Well, it could not be helped. In the terrible nebulous welter in which his people found themselves, it [420] was not unnatural that each man should grope towards his separate ray of light. The Russian, too, was equally bewildered, and perhaps all this profusion of theories came in both from the same lack of tangibilities. Both peoples possessed nothing.
Perhaps, indeed, the ultimate salvation of the Jews lay in identifying themselves with Russia. But then, who could tell that the patriots who welcomed them to-day as co-workers would not reject them when the cause was won? Perhaps there was no hope outside preserving their own fullest identity. Poor bewildered Russian Jew, caught in the bewilderments both of the Russian and the Jew, and tangled up inextricably in the double confusion of interlacing coils!
The Parties, then, were perhaps inevitable; he must make his account with them. How if he formed a secret Samooborona Committee, composed equally of representatives of all Parties? But, then, how could he be sure of knowing them all? He might offend one by omitting or miscalling it; they formed and re-formed like clouds on the blue. A new Party, too, might spring up overnight. He might give deadly affront by ignoring this Jonah's gourd. Even as he thus mused, there came to him the voices of two young men, the one advocating a P.P.L.—a new Party of Popular Liberty—the other insisting that the new Volksgruppe of all anti-Zionist Parties was an unconditional historic necessity. He groaned.

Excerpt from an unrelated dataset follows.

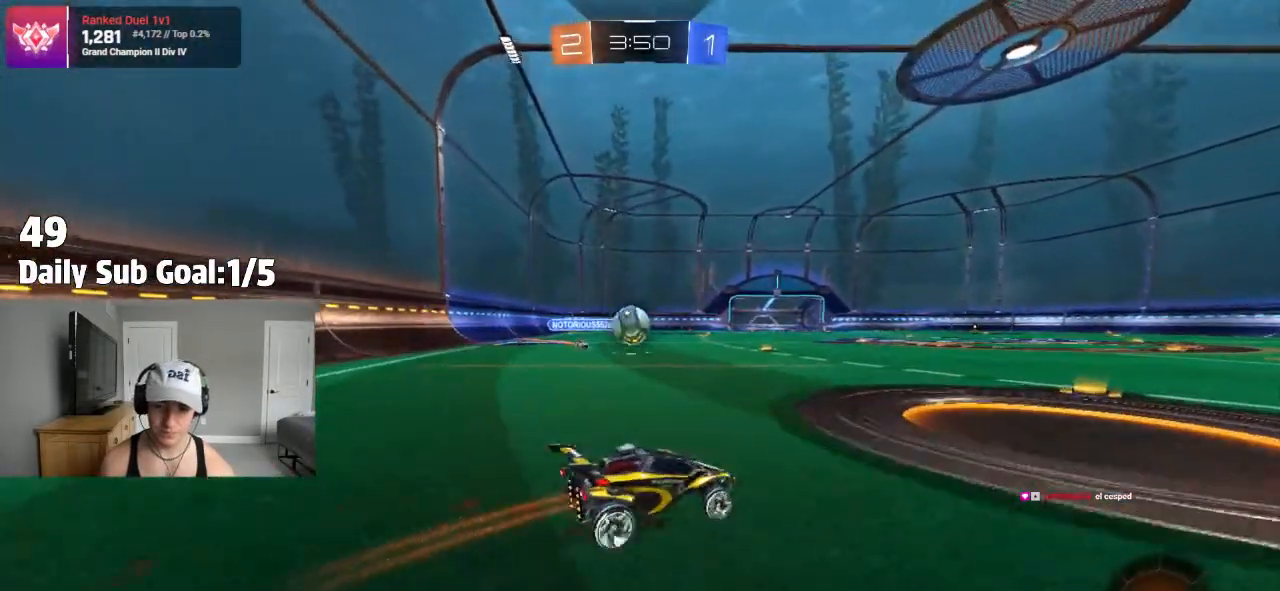
{"dt_ms": 500, "buttons": ["R2"], "left_stick": "right", "right_stick": "center"}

It seemed to him as he stumbled blindly through the ill-paved alleys that a plague of doctors of philosophy had broken out over the Pale, doctrinaires spinning pure logic from their vitals, and fighting bitterly against the slightest deviation from the pattern of their webs. But the call upon Israel was for Action. [421] Was it, he wondered with a flash of sympathy, that Israel was too great for Action; too sophisticated a people for so primitive and savage a function; too set in the moulds of an ancient scholastic civilization, so that, even when Action was attempted, it was turned and frozen into Philosophy? Or was it rather that eighteen centuries of poring over the Talmud had unfitted them for Action, not merely because the habit of applying the whole brain-force to religious minutiæ led to a similar intellectualization of contemporary problems—of the vast new material suddenly opened up to their sharpened brains—but also because many of these religious problems related only to the time when Israel and his Temple flourished in Palestine? The academic leisure and scrupulous discrimination that might be harmlessly devoted to the dead past had been imported into the burning present—into things that mattered for life or death.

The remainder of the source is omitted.